= Superheroes: Fashion and Fantasy =

2008 art exhibition

Superheroes: Fashion and Fantasy was an art exhibition held 7 May - 1 September 2008 at the Metropolitan Museum of Art featuring clothing inspired by superhero costuming, along with actual costumes from superhero films. Sponsored by Giorgio Armani, the exhibit was curated by Andrew Bolton (supervised by Harold Koda) of the Costume Center, and author Michael Chabon wrote material for the exhibition catalog. Backdrops for the exhibition were derived from Alex Ross's Justice, Jamie Rama, Nathan Crowley, Dermot Power, Gary Frank, and photographs of Thomas Jane as The Punisher, Nicolas Cage as Ghost Rider, and Michelle Pfeiffer as Catwoman.

==Contents==
The exhibition included many notable comicbook issues, mostly on loan from Michael E. Uslan and Metropolis Collectibles, including some of the most iconic costume imagery, such as Action Comics #1 (the first appearance of Superman), Amazing Fantasy #15 (the first appearance of Spider-Man), and The Amazing Spider-Man #252 (a revamped version of the previous cover featuring the first use of the black costume in The Amazing Spider-Man series, having previously appeared on the cover of Marvel Super Heroes Secret Wars #8, The Amazing Spider-Man #129 (the first appearance of The Punisher), The Incredible Hulk #1, Tales of Suspense #39 (first appearance of Iron Man), The X-Men #1, Sensation Comics #1 (first appearance of Wonder Woman), Captain America Comics #1, Batman #42 (featuring the Catwoman), Detective Comics #33 (featuring Batman's cape), Flash Comics #1 (first appearance of The Flash (Jay Garrick)), Marvel Spotlight #5 (first appearance of Ghost Rider), and The Fantastic Four #51 (an iconic image of The Thing).

The actual movie costumes featured were that worn by Christopher Reeve as the title role in Superman designed by Yvonne Blake, Rebecca Romijn as Mystique in X-Men: The Last Stand designed by Gordon J. Smith, Tobey Maguire as the title role in Spider-Man 3 designed by James Acheson, Lynda Carter as the television Wonder Woman designed by Donfeld, Christian Bale as the Batman in The Dark Knight designed by Lindy Hemming, Robert Downey Jr. as Iron Man in Iron Man designed by Adi Granov and Phil Saunders.

The main focus of the exhibit is how fashion designers have taken inspiration from superhero artwork.
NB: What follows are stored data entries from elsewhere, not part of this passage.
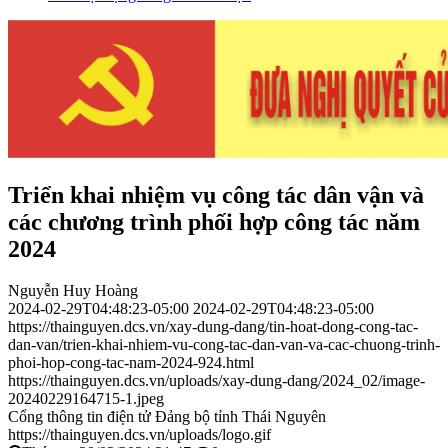
Triển khai nhiệm vụ công tác dân vận và
các chương trình phối hợp công tác năm
2024
Nguyễn Huy Hoàng
2024-02-29T04:48:23-05:00
2024-02-29T04:48:23-05:00
https://thainguyen.dcs.vn/xay-dung-dang/tin-hoat-dong-cong-tac-
dan-van/trien-khai-nhiem-vu-cong-tac-dan-van-va-cac-chuong-trinh-
phoi-hop-cong-tac-nam-2024-924.html
https://thainguyen.dcs.vn/uploads/xay-dung-dang/2024_02/image-
20240229164715-1.jpeg
Cổng thông tin điện tử Đảng bộ tỉnh Thái Nguyên
https://thainguyen.dcs.vn/uploads/logo.gif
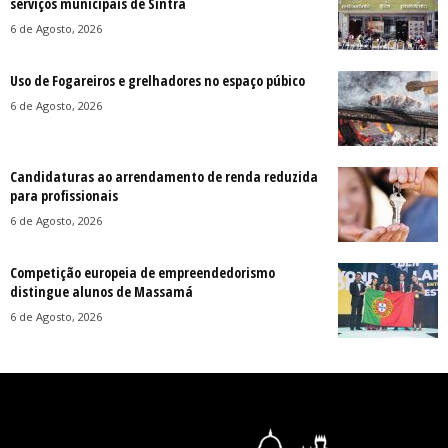
serviços municipais de Sintra
6 de Agosto, 2026
Uso de Fogareiros e grelhadores no espaço púbico
6 de Agosto, 2026
Candidaturas ao arrendamento de renda reduzida
para profissionais
6 de Agosto, 2026
Competição europeia de empreendedorismo
distingue alunos de Massamá
6 de Agosto, 2026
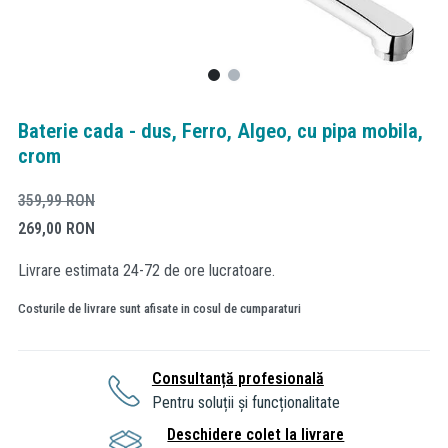
Baterie cada - dus, Ferro, Algeo, cu pipa mobila,
crom
359,99
RON
269,00
RON
Livrare estimata 24-72 de ore lucratoare.
Costurile de livrare sunt afisate in cosul de cumparaturi
Consultanță profesională
Pentru soluții și funcționalitate
Deschidere colet la livrare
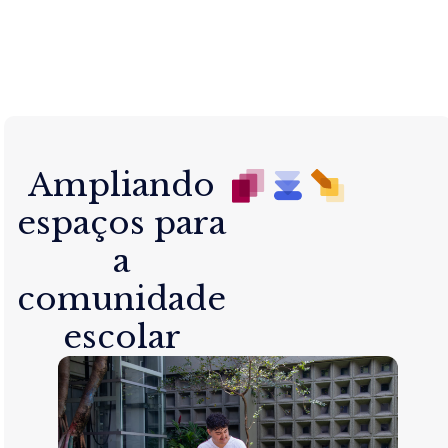
Ampliando
espaços para
a
comunidade
escolar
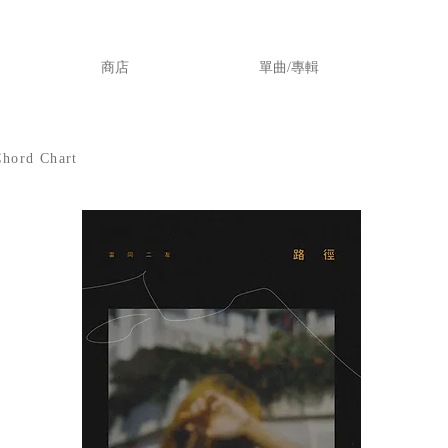
商店
單曲/專輯
ord Chart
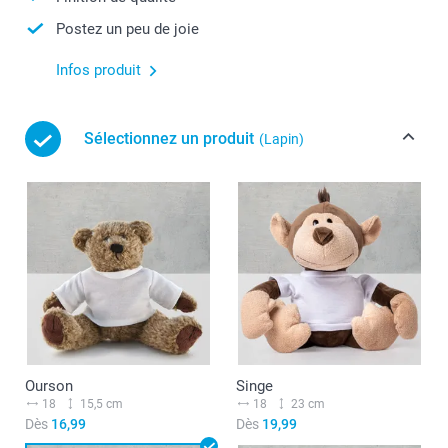
Postez un peu de joie
Infos produit
Sélectionnez un produit
(Lapin)
Ourson
Singe
18
15,5 cm
18
23 cm
Dès
16,99
Dès
19,99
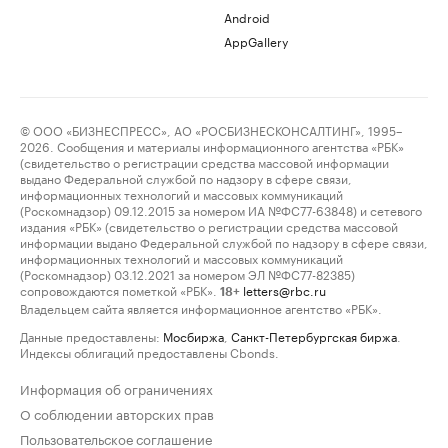
Android
AppGallery
© ООО «БИЗНЕСПРЕСС», АО «РОСБИЗНЕСКОНСАЛТИНГ», 1995–
2026. Сообщения и материалы информационного агентства «РБК»
(свидетельство о регистрации средства массовой информации
выдано Федеральной службой по надзору в сфере связи,
информационных технологий и массовых коммуникаций
(Роскомнадзор) 09.12.2015 за номером ИА №ФС77-63848) и сетевого
издания «РБК» (свидетельство о регистрации средства массовой
информации выдано Федеральной службой по надзору в сфере связи,
информационных технологий и массовых коммуникаций
(Роскомнадзор) 03.12.2021 за номером ЭЛ №ФС77-82385)
сопровождаются пометкой «РБК».
letters@rbc.ru
18+
Владельцем сайта является информационное агентство «РБК».
Данные предоставлены:
Мосбиржа
,
Санкт-Петербургская биржа
.
Индексы облигаций предоставлены Cbonds.
Информация об ограничениях
О соблюдении авторских прав
Пользовательское соглашение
The designers comprise Bernard Willhelm, House of Moschino, Spyder Active Sports, Jean-Paul Gaultier, Thierry Mugler, Julien Macdonald, Giorgio Armani, John Galliano, House of Dior, Rick Owens, Pierre Cardin, House of Balenciaga and Nicolas Ghesquière, Gareth Pugh, Alexander McQueen, As Four, Walter Van Beirendock, Dolce & Gabbana, Descente Ltd., Speedo Fastskin, Hussain Chalayan, Atair Aerospace, and Dava J. Newman.

==Reception==
Cathy Horyn in The New York Timess dismissed the exhibition as "camp" (which the Met would later use as a fashion exhibition theme) as well as criticizing the paucity of examples from the 1960s and 1970s and the inclusion of only two American designers, but she compares it to the negative reception Thierry Mugler received for his metal and plastic armor that exposed women's most vulnerable body parts. Layla Halabian in The Fader called it "a weird high school prom." Popsugar called it "incredibly creative."